An open house will feature food, drinks and prizes by the LCC pool.
July 19th 7 p.m.
A dinner of steak and seafood in the formal dining room will be followed by stories of the club's past.
100 Years of Lawrence Country Club
Aug. 2014 - The club is incorporated for 300 shares worth $30,000.
June 2015 - Members visit their nearly complete clubhouse for the first time.
May 1919 - The club hosts the Kansas State Golf association. The course is said to be the hardest in the state, according to the Lawrence Daily Journal-World.
1935 - Course gets a redesign by famous golf architect Perry Maxwell.
August 1959 - Clubhouse gets a $55,000 makeover that includes a new pro shop, lounge and grill.
1968 - Alvamar public golf course built in Lawrence.
2005 - Course gets a redesign that includes water-saving features that lessen its impact on the environment.
2014 - LCC celebrates its centennial. James Shubert, 99, is its longest running member.
When the Lawrence Country Club came into being in 1914, its founding members included, among other Lawrence luminaries, coaching legend and inventor of basketball James Naismith.
Golf and basketball are about as different as two sports can be, but both have brought visitors from around the country to Lawrence to watch and play. In the country club's 100-year history, it has seen its share of pros and celebrities on the greens, including other legendary Kansas University basketball coaches.
This year the club is celebrating its centennial with events meant to take people back to its early days.
The LCC's original purpose was the "maintenance of a club for social enjoyment" and the "promotion of indoor and outdoor sports, and various other forms of amusement and recreation."
That is according to the club's founding document, which was all that existed of the club at the time. A site for the course hadn't been picked when the club began. It was a club without a clubhouse or any space of its own, though it would get its site and its clubhouse in less than a year.
The LCC and clubs around the country might not have survived if they had relied solely on golf to attract members. "It's a hard game," said Mark Buhler, vice president of the LCC's board of directors. "It takes a lot of money to play, it takes time."
"It's a great game," he adds. But hard.
And it's changed a lot in 100 years. Back then most courses were nine holes, including the one at LCC. Golf balls were made of rubber. And most club handles were fashioned from hickory, which seems primitive compared to today's fine-tuned alloys.
On Thursday the club will give a nod to those lost days with a "Hickory Stick Tournament." Foursomes will take to the course with hickory-handled clubs and mesh balls, and they'll get a discount at a website that sells the sort of knickers that were the rage back then.

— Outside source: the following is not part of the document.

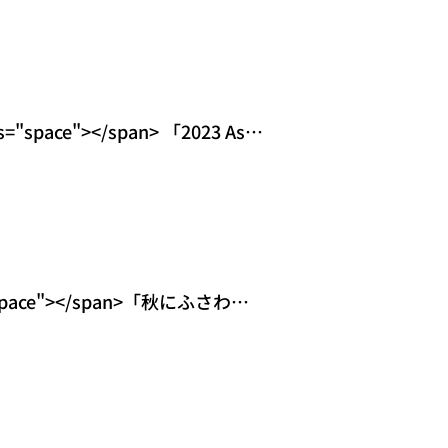
ace"></span> 「2023 Asia
space"></span>「秋にふさわし
="spac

Evolution of a golf course
In 1935 the course got an expansion and redesign with the help of Perry Maxwell, one of the most famous golf course architects at the time. Maxwell's redesign was maybe the biggest transformation in the course's history, but the course and club have undergone constant change to keep up with social, technological and even environmental change.
In 2005 the course went through another redesign. Much of the work then had less to do with golf than it did with a resource as invaluable to the sport as it is to pretty much everything else: water.
The club built new infrastructure that allowed it to irrigate with rainwater it trapped, rather than relying on water provided by the city. Among the water-saving features were a series of holding ponds that can store water for later use by the course, plus underground sensors that can give precise measurements of moisture and activate the sprinkler system on command.
Today the club is known for its greens and difficulty, members say. Bill Irving, superintendent of the course since 2008, said the course plays similarly to those that PGA tournaments are played on. The trick to that is to get the grass firm and "as dry as we can without killing it" to keep the balls running true, Irving said.
That takes time, money and effort, but it's a point of pride for the club. "Hey, we're 100 years old," said Bill Wagner, the LCC's board president. "And we believe we're state-of-the-art."